Débutons par un truisme : la réputation des gouvernements en matière de technologie numérique n’est pas excellente. Au Québec, il suffit d’évoquer la saga de la nouvelle plateforme informatique de la Société d’assurance automobile du Québec (SAAQ), la fameuse SAAQclic, pour s’en convaincre. Ce nom évoque tout de suite des centaines de personnes faisant la file au froid devant des points de service débordés, des fonctionnaires épuisé·e·s, une plateforme défectueuse et les ministres Caire et Guilbault qui se renvoient la balle sur la place publique. Bilan de l’affaire : 41 millions de dollars, selon les dernières estimations.
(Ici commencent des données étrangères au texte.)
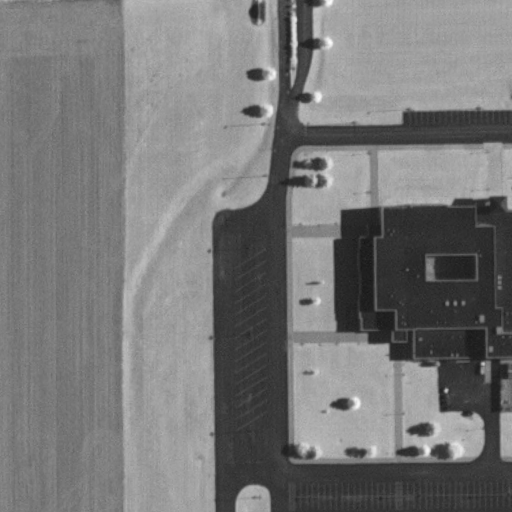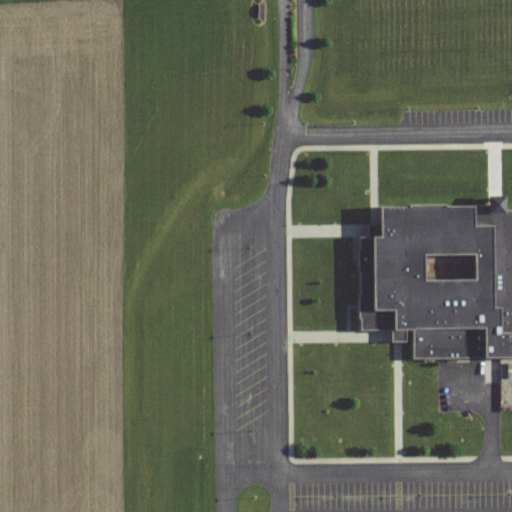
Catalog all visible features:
building: (440, 278)
building: (437, 280)
road: (357, 471)
road: (231, 472)
road: (277, 492)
Les exemples ne manquent pas, souvenez-vous que le gouvernement Legault voulait en finir avec l’utilisation du fax dans le système de santé au Québec en 2023. Il a dû renoncer à son échéancier face à la complexité de l’implémentation d’un nouveau système numérique. Au niveau fédéral, le gouvernement Trudeau vient d’abandonner le système informatisé de paie Phénix mis en branle par son prédécesseur, le gouvernement de Stephen Harper. Cette plateforme causa nombre de situations inacceptables en matière de droit du travail pendant que la société multinationale International Business Machines (IBM) partait avec l’argent du contribuable en nous laissant son vilain logiciel. Le gouvernement Trudeau se tournera donc vers une autre multinationale, Dayforce Inc., pour un nouveau logiciel qui, nous promet-on, saura répondre aux besoins des travailleur·se·s qui souhaitent uniquement être payé·e·s à temps, rappelons-le. Selon le diffuseur public, c’est plus de quatre milliards de dollars qui ont été gaspillés dans ce projet dément. Toujours selon Radio-Canada, il ne resterait plus que 418 000 problèmes de paie à régler.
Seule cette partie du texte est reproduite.